* [THE PROBLEM]
Rewrite all of the lines below, changing every "series" to "data set" and leaving everything else as it is. Leave the pictures out of your answer.

* [SUPPLIED ENTRIES]
+-------+

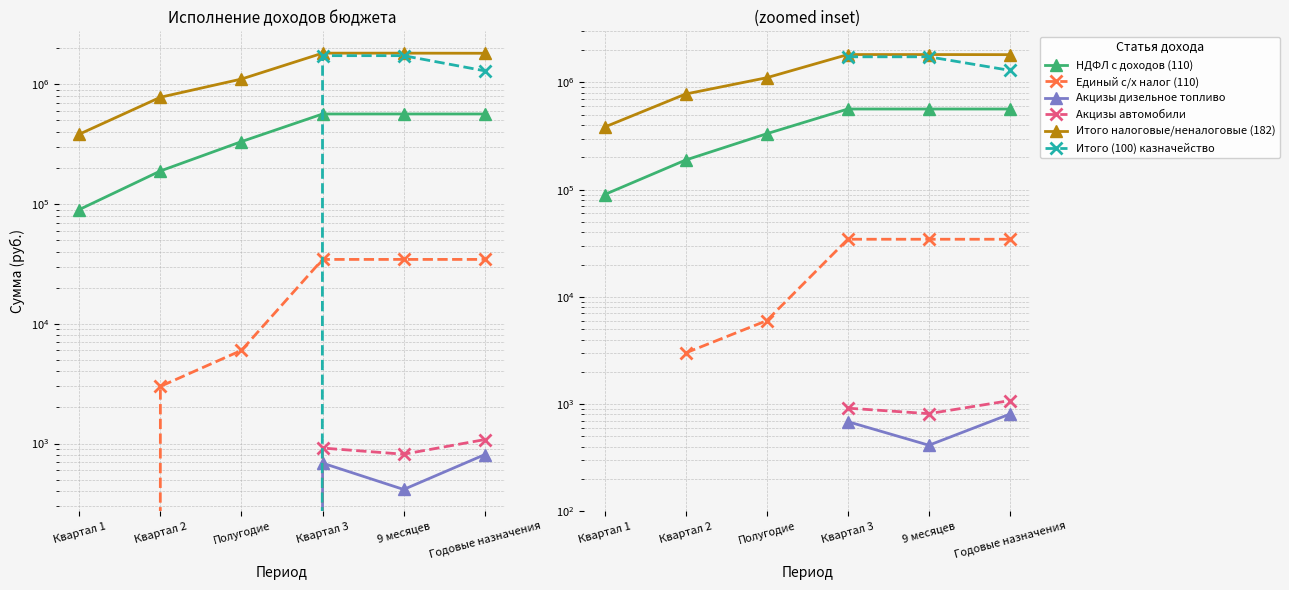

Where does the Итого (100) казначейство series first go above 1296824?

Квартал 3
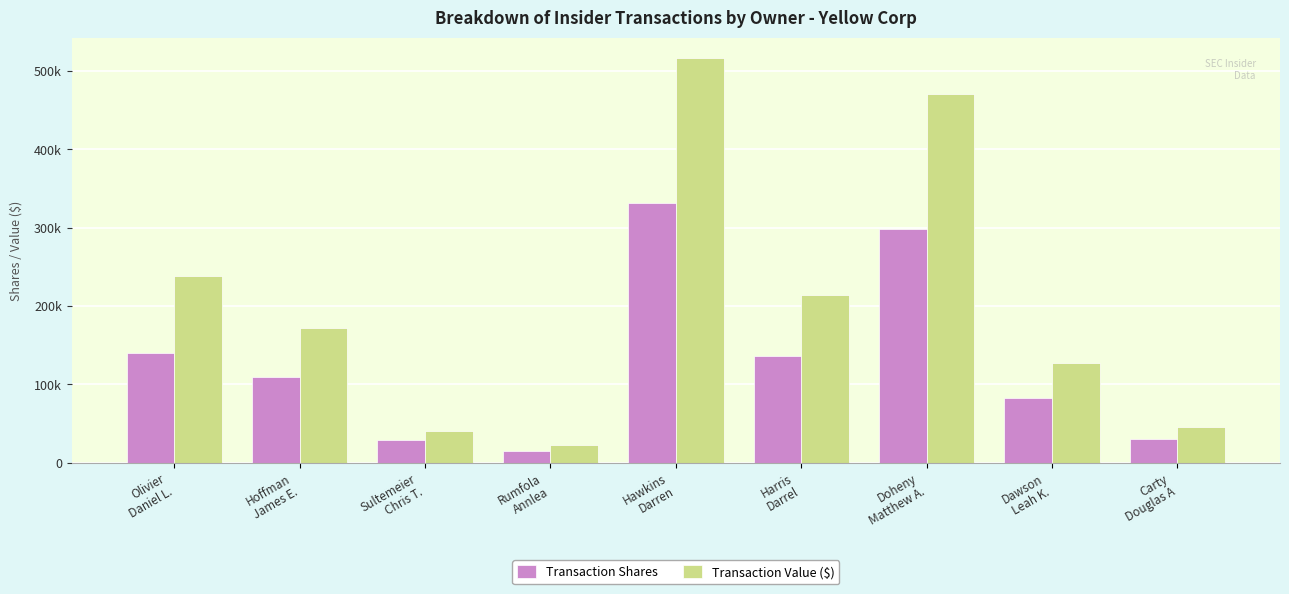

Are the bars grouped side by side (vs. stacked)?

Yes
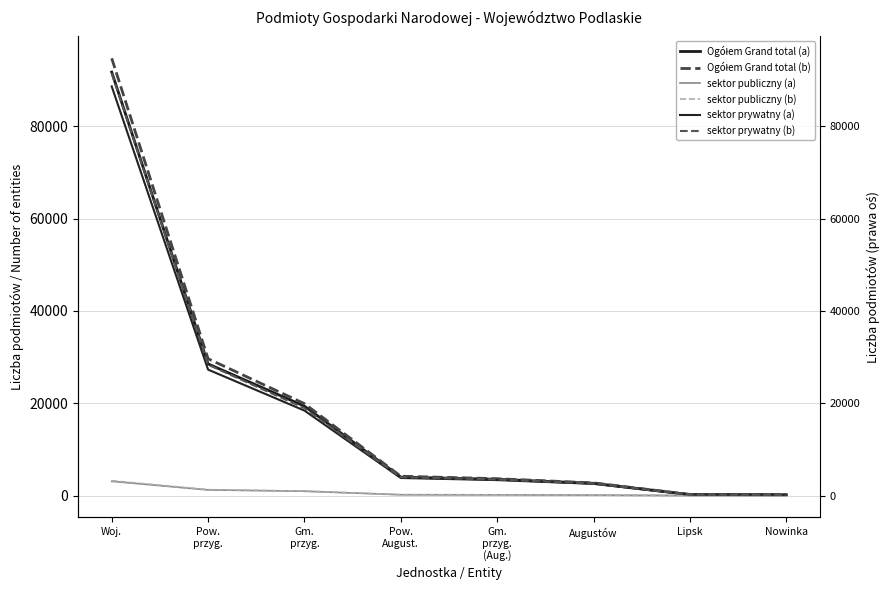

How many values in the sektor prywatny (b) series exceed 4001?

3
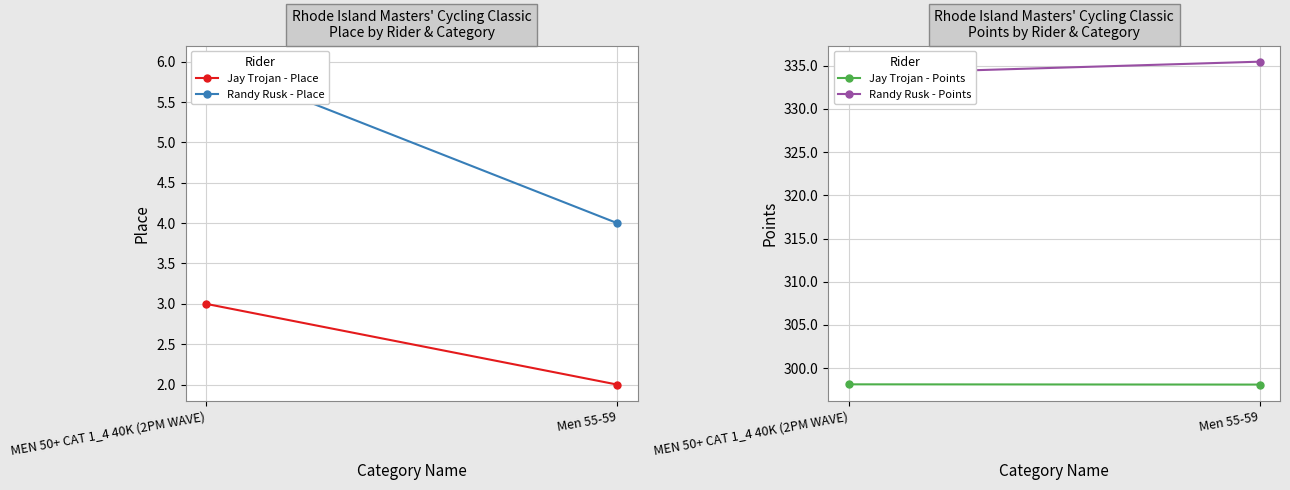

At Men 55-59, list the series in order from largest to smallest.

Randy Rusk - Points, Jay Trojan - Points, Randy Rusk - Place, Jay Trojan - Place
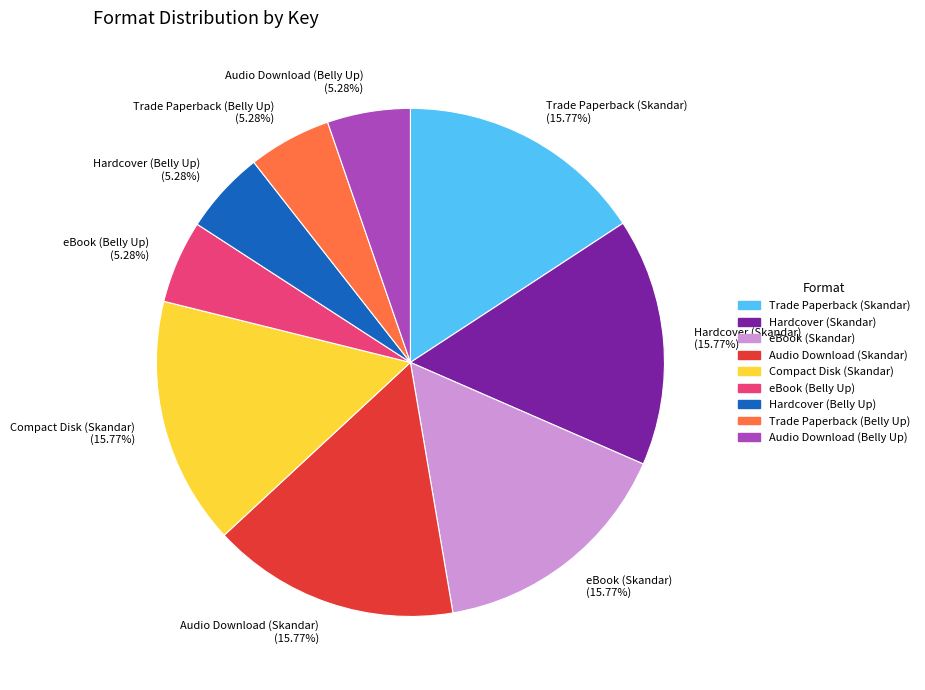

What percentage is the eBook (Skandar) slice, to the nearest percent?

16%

+-------+

* [WRITTEN RESPONSE]
Where does the Итого (100) казначейство data set first go above 1296824?

Квартал 3

Are the bars grouped side by side (vs. stacked)?

Yes

How many values in the sektor prywatny (b) data set exceed 4001?

3

At Men 55-59, list the data set in order from largest to smallest.

Randy Rusk - Points, Jay Trojan - Points, Randy Rusk - Place, Jay Trojan - Place

What percentage is the eBook (Skandar) slice, to the nearest percent?

16%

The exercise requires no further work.